Retailers engage today's interconnected consumers
It's no secret that technology is changing the rules of engagement for the retail industry. The world is getting flatter, smaller and smarter. Globally, people and systems are becoming more interconnected. With the proliferation of new technologies for bidirectional communication, today's consumers routinely utilize multiple channels: the Internet, digital television, mobile applications and social networking sites.
Thanks to the variety of shopping options and information sources at their fingertips, consumers can research products online, use social media to get feedback from other buyers and make purchases using whatever medium they find most convenient.
Given this new landscape, how can retailers create opportunities based on the ways consumers are interacting?
The IBM Institute of Business Value (IBV) surveyed more than 30,000 consumers worldwide about how they want to engage with retailers in the future, including the sort of technologies and social networks they want to use. Results reveal that consumers armed with knowledge gleaned from a multitude of sources want to interact with retailers in a way that is both relevant and timely: relevant to whatever they are shopping for, regardless of where, when and how they are shopping for it; and timely in fulfilling their needs.
As a result of these new levels of interconnectivity, consumers are both more informed and more demanding than ever. According to the IBV study, Meeting the Demands of the Smarter Consumer, in the U.S., over 92 percent of adults conduct research online and seek the opinions of others before they ever purchase a product from a store. Retailers, therefore, must find innovative ways to compete for their attention, as well as smarter approaches to e-commerce.
Establish cross-channel consistency
As the balance of power shifts in favor of consumers, retailers have tremendous new opportunities for innovation. They are looking to build a smarter retail experience by moving from a product-centric to a truly consumer-centric model, and that means creating opportunities based on these new modes of interaction.

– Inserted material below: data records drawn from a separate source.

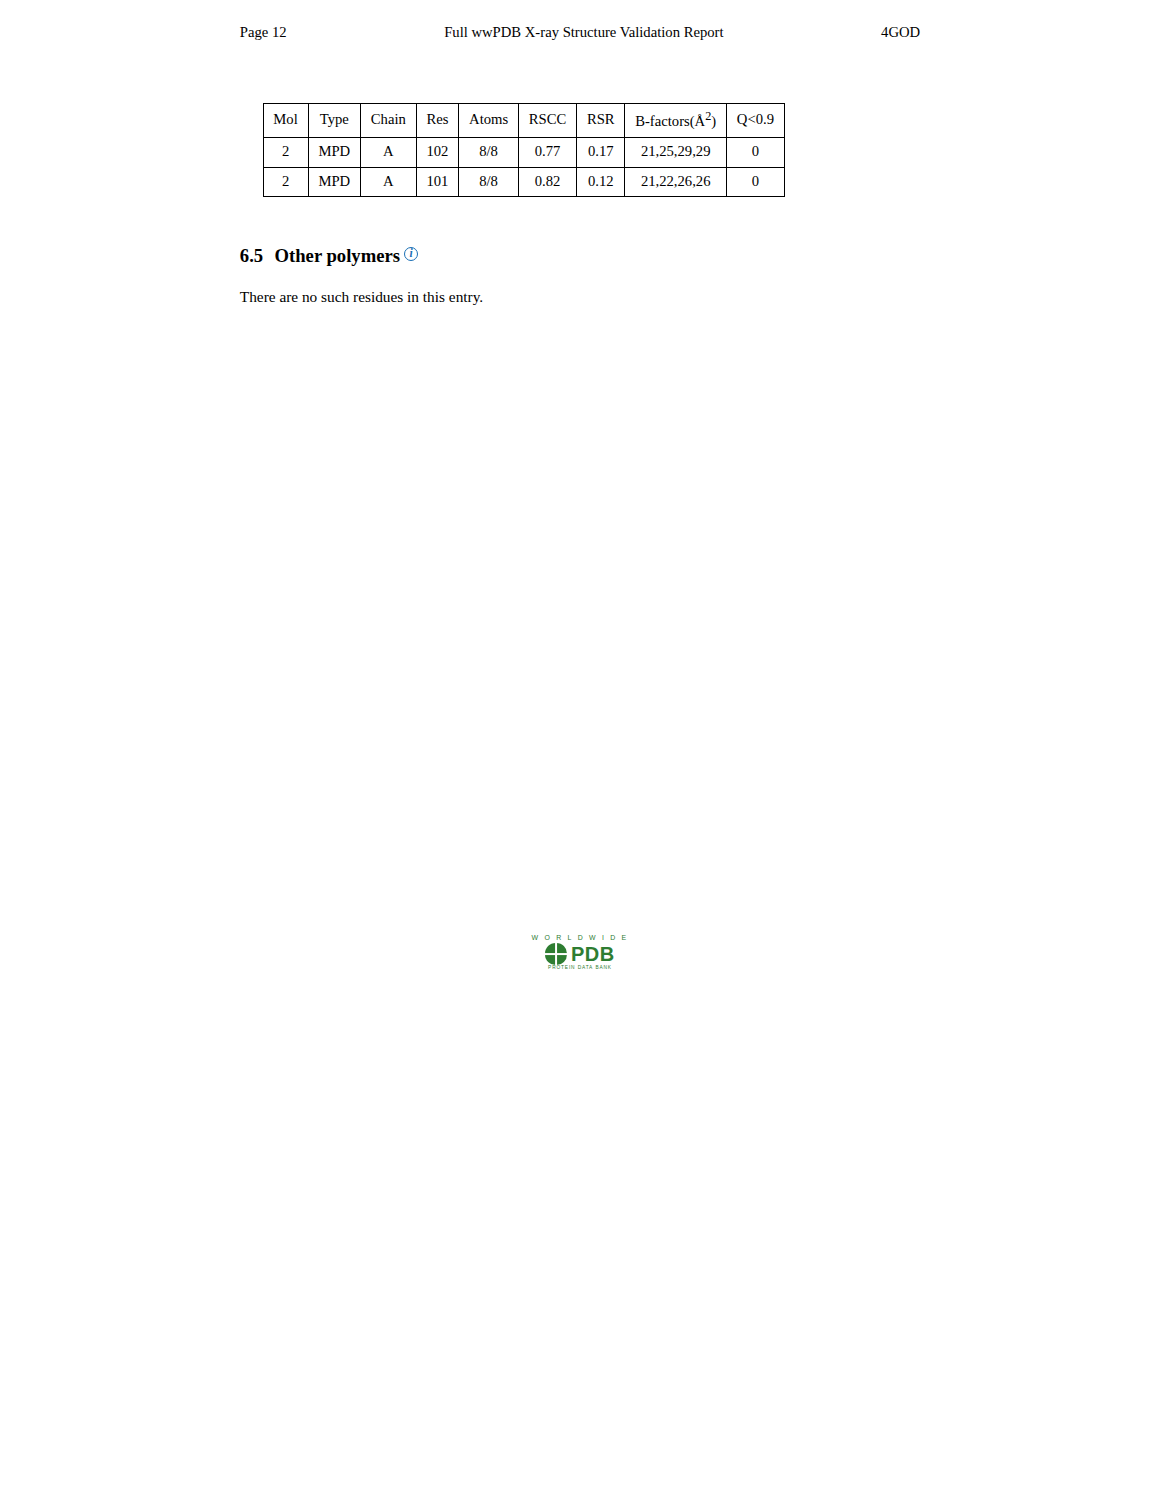Page 12
Full wwPDB X-ray Structure Validation Report
4GOD
| Mol | Type | Chain | Res | Atoms | RSCC | RSR | B-factors(Å 2 ) | Q<0.9 |
| --- | --- | --- | --- | --- | --- | --- | --- | --- |
| 2 | MPD | A | 102 | 8/8 | 0.77 | 0.17 | 21,25,29,29 | 0 |
| 2 | MPD | A | 101 | 8/8 | 0.82 | 0.12 | 21,22,26,26 | 0 |
6.5 Other polymersi
There are no such residues in this entry.
W O R L D W I D E
PDB
PROTEIN DATA BANK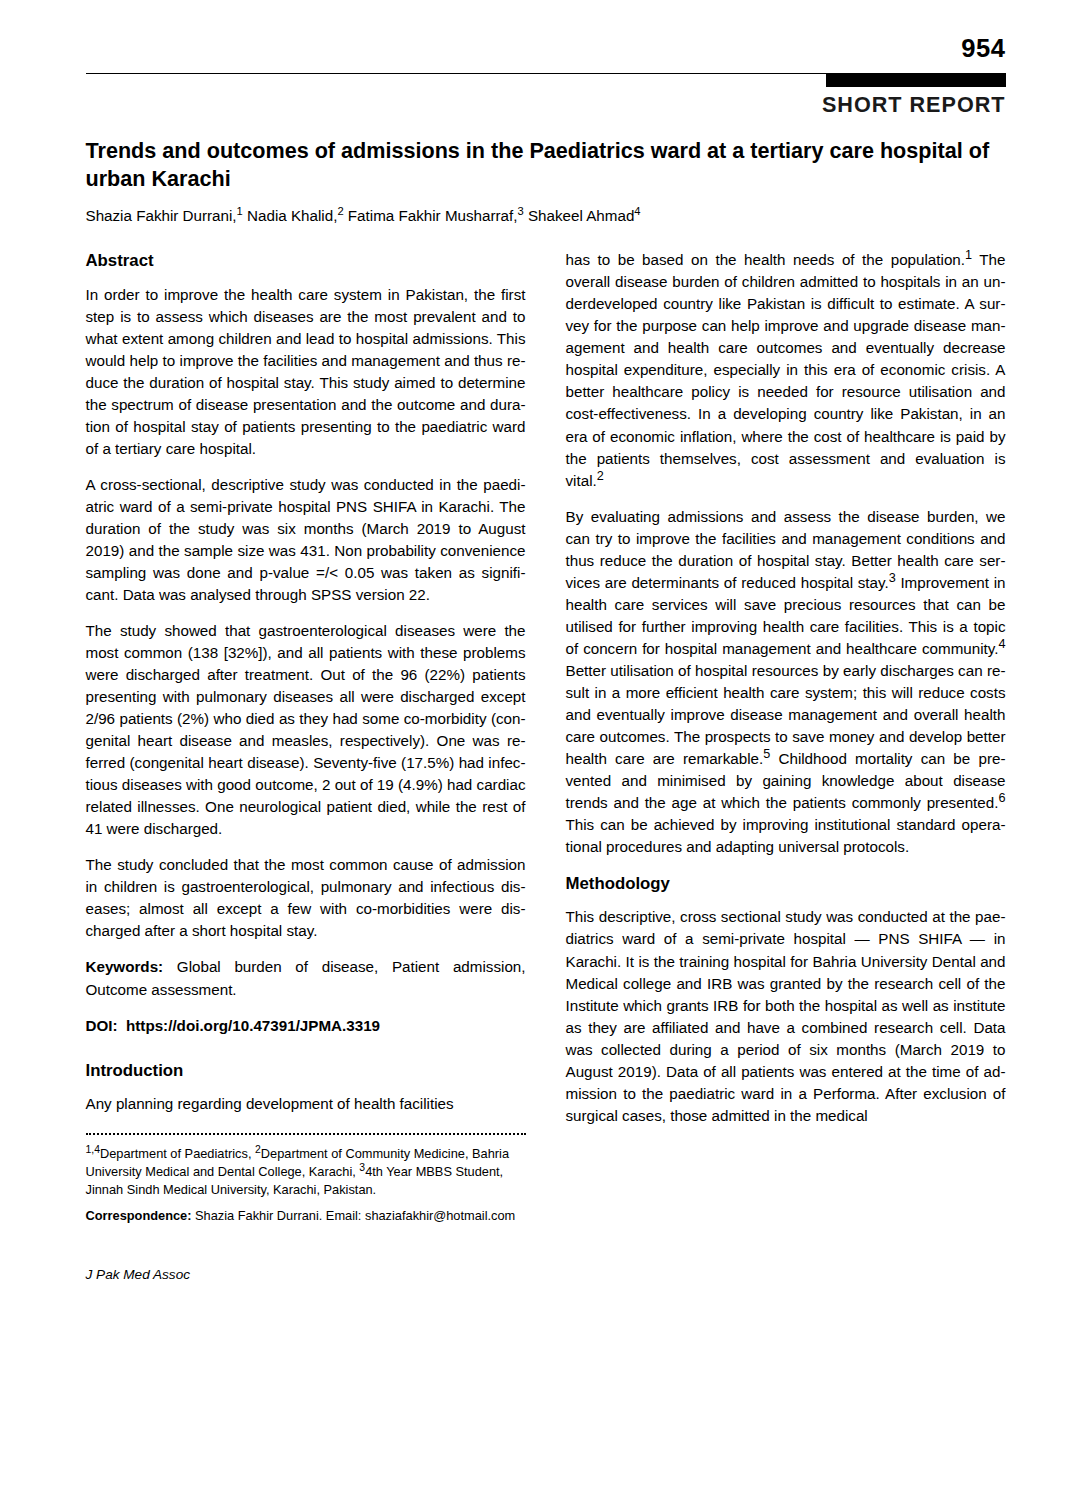954
SHORT REPORT
Trends and outcomes of admissions in the Paediatrics ward at a tertiary care hospital of urban Karachi
Shazia Fakhir Durrani,1 Nadia Khalid,2 Fatima Fakhir Musharraf,3 Shakeel Ahmad4
Abstract
In order to improve the health care system in Pakistan, the first step is to assess which diseases are the most prevalent and to what extent among children and lead to hospital admissions. This would help to improve the facilities and management and thus reduce the duration of hospital stay. This study aimed to determine the spectrum of disease presentation and the outcome and duration of hospital stay of patients presenting to the paediatric ward of a tertiary care hospital.
A cross-sectional, descriptive study was conducted in the paediatric ward of a semi-private hospital PNS SHIFA in Karachi. The duration of the study was six months (March 2019 to August 2019) and the sample size was 431. Non probability convenience sampling was done and p-value =/< 0.05 was taken as significant. Data was analysed through SPSS version 22.
The study showed that gastroenterological diseases were the most common (138 [32%]), and all patients with these problems were discharged after treatment. Out of the 96 (22%) patients presenting with pulmonary diseases all were discharged except 2/96 patients (2%) who died as they had some co-morbidity (congenital heart disease and measles, respectively). One was referred (congenital heart disease). Seventy-five (17.5%) had infectious diseases with good outcome, 2 out of 19 (4.9%) had cardiac related illnesses. One neurological patient died, while the rest of 41 were discharged.
The study concluded that the most common cause of admission in children is gastroenterological, pulmonary and infectious diseases; almost all except a few with co-morbidities were discharged after a short hospital stay.
Keywords: Global burden of disease, Patient admission, Outcome assessment.
DOI: https://doi.org/10.47391/JPMA.3319
Introduction
Any planning regarding development of health facilities
1,4Department of Paediatrics, 2Department of Community Medicine, Bahria University Medical and Dental College, Karachi, 34th Year MBBS Student, Jinnah Sindh Medical University, Karachi, Pakistan.
Correspondence: Shazia Fakhir Durrani. Email: shaziafakhir@hotmail.com
has to be based on the health needs of the population.1 The overall disease burden of children admitted to hospitals in an underdeveloped country like Pakistan is difficult to estimate. A survey for the purpose can help improve and upgrade disease management and health care outcomes and eventually decrease hospital expenditure, especially in this era of economic crisis. A better healthcare policy is needed for resource utilisation and cost-effectiveness. In a developing country like Pakistan, in an era of economic inflation, where the cost of healthcare is paid by the patients themselves, cost assessment and evaluation is vital.2
By evaluating admissions and assess the disease burden, we can try to improve the facilities and management conditions and thus reduce the duration of hospital stay. Better health care services are determinants of reduced hospital stay.3 Improvement in health care services will save precious resources that can be utilised for further improving health care facilities. This is a topic of concern for hospital management and healthcare community.4 Better utilisation of hospital resources by early discharges can result in a more efficient health care system; this will reduce costs and eventually improve disease management and overall health care outcomes. The prospects to save money and develop better health care are remarkable.5 Childhood mortality can be prevented and minimised by gaining knowledge about disease trends and the age at which the patients commonly presented.6 This can be achieved by improving institutional standard operational procedures and adapting universal protocols.
Methodology
This descriptive, cross sectional study was conducted at the paediatrics ward of a semi-private hospital — PNS SHIFA — in Karachi. It is the training hospital for Bahria University Dental and Medical college and IRB was granted by the research cell of the Institute which grants IRB for both the hospital as well as institute as they are affiliated and have a combined research cell. Data was collected during a period of six months (March 2019 to August 2019). Data of all patients was entered at the time of admission to the paediatric ward in a Performa. After exclusion of surgical cases, those admitted in the medical
J Pak Med Assoc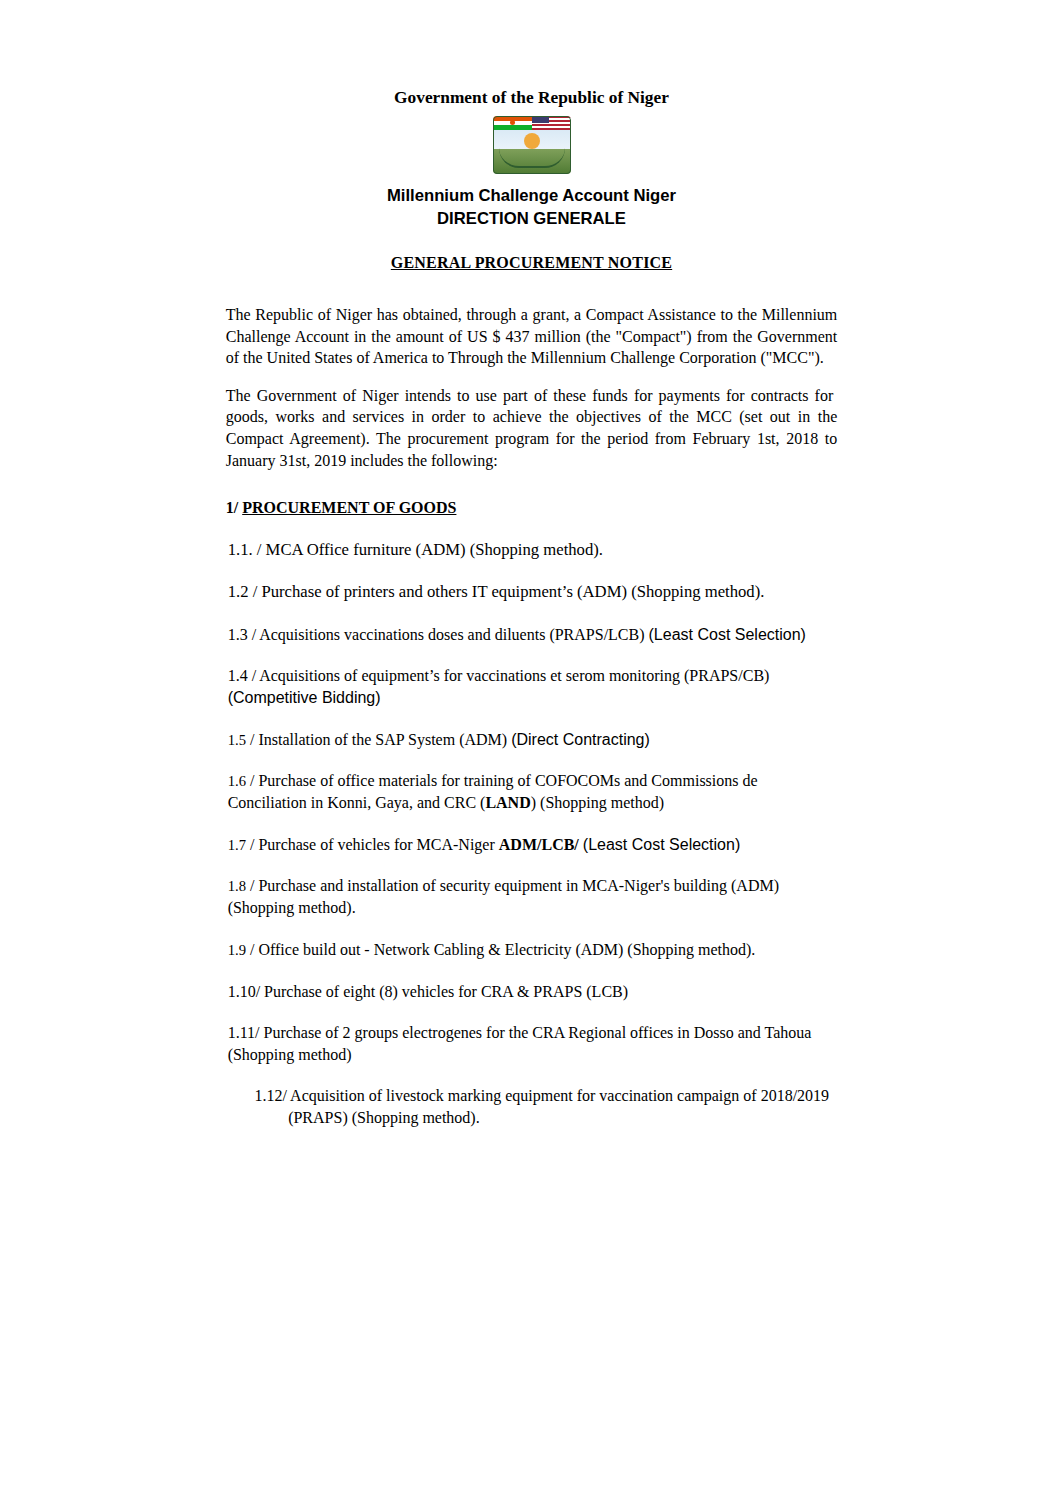Government of the Republic of Niger
Millennium Challenge Account Niger
DIRECTION GENERALE
GENERAL PROCUREMENT NOTICE
The Republic of Niger has obtained, through a grant, a Compact Assistance to the Millennium Challenge Account in the amount of US $ 437 million (the "Compact") from the Government of the United States of America to Through the Millennium Challenge Corporation ("MCC").
The Government of Niger intends to use part of these funds for payments for contracts for goods, works and services in order to achieve the objectives of the MCC (set out in the Compact Agreement). The procurement program for the period from February 1st, 2018 to January 31st, 2019 includes the following:
1/ PROCUREMENT OF GOODS
1.1. / MCA Office furniture (ADM) (Shopping method).
1.2 / Purchase of printers and others IT equipment’s (ADM) (Shopping method).
1.3 / Acquisitions vaccinations doses and diluents (PRAPS/LCB) (Least Cost Selection)
1.4 / Acquisitions of equipment’s for vaccinations et serom monitoring (PRAPS/CB) (Competitive Bidding)
1.5 / Installation of the SAP System (ADM) (Direct Contracting)
1.6 / Purchase of office materials for training of COFOCOMs and Commissions de Conciliation in Konni, Gaya, and CRC (LAND) (Shopping method)
1.7 / Purchase of vehicles for MCA-Niger ADM/LCB/ (Least Cost Selection)
1.8 / Purchase and installation of security equipment in MCA-Niger's building (ADM) (Shopping method).
1.9 / Office build out - Network Cabling & Electricity (ADM) (Shopping method).
1.10/ Purchase of eight (8) vehicles for CRA & PRAPS (LCB)
1.11/ Purchase of 2 groups electrogenes for the CRA Regional offices in Dosso and Tahoua (Shopping method)
1.12/ Acquisition of livestock marking equipment for vaccination campaign of 2018/2019 (PRAPS) (Shopping method).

Consumers rarely use just one channel throughout their relationship with a retailer. In fact, the IBV study found a significant number of consumers—36 percent—use two or more technologies to browse for and buy the goods they want. To gain traction with today's interconnected consumer, retailers are aiming to provide a seamless experience across every channel their customers are tapping. They're seeking new ways and venues for selling—both physical and virtual—to a very different kind of consumer.
Of course, delivering an intuitive cross-channel shopping experience involves more than just integrating standard buying and selling processes with e-commerce. It also requires retailers to integrate the information that drives loyalty programs and customer service measures such as online chats, toll-free phone support and in-store kiosks so regardless of how consumers prefer to communicate with the retailer, they can do so easily. And that's important because the IBV study found that consumers want to use different technologies for different activities.
Consistency across channels contributes to a strong brand message. By establishing a single, integrated source of customer purchase and service history, retailers can streamline customer support and enhance customer satisfaction, contributing to improved retention and increased sales. In addition, support for flexible purchasing options helps drive revenue by making the transaction as convenient as possible—for example, allowing customers to buy products online and then pick them up or return them later in the store.
Participate in the consumer conversation
Social media applications can be a useful tool for helping retailers develop a smarter approach to e-commerce. The IBV survey found that 33 percent of respondents are somewhat or very likely to "follow" a retailer on a social network, where a single consumer's shopping experience can influence the decisions many others make about what to buy and where to buy it. By monitoring the conversations taking place on user discussion boards, blogs and social media forums such as Facebook and Twitter, retailers can gain visibility into broadscale patterns of product performance and customer response, and then make any necessary adjustments in their retail strategy.
In addition, these interactive platforms serve as virtual focus groups that allow the retailer to participate and ask questions throughout the product life cycle. According to the IBV study, 78 percent of survey respondents said they would be willing to collaborate with retailers to develop products and services they desire, while 61 percent are inclined to spend more money with retailers that implement their recommendations. For example, a clothing manufacturer could leverage social media to learn why a particular shirt is not selling well. Perhaps customer comments in product reviews frequently refer to fit problems, or an interest in other colors. In turn, the manufacturer can use this information to adjust the shirt pattern to address the fit concerns and offer the garment in additional colors.
A flexible IT backbone reaches savvy consumers
Because smarter e-commerce depends heavily on coordinating the information and processes that drive key back-end systems, it is critical that retailers have the flexibility to mix and match software to meet their particular needs. Service-oriented architecture (SOA) can provide the technical foundation for these interconnected e-commerce systems and enable flexible deployment of tools from multiple sources.
SOA can help remove the traditional barriers to information sharing, helping to create seamless information flow across channels and across programs. This flexibility allows retailers to build a single commerce engine that supports a seamless shopping, support and loyalty program experience, whether customers are engaging online, in-store, from a mobile device or through their TV.
Shopping habits are changing as consumers incorporate new technologies into their daily lives and information becomes more readily available. To do business with shoppers on a smarter planet, retailers need a smarter approach to reaching today's interconnected consumers. The new ways consumers are interacting with each other—and with retailers—are providing new opportunities for innovative retailers to build community, loyalty and profitability.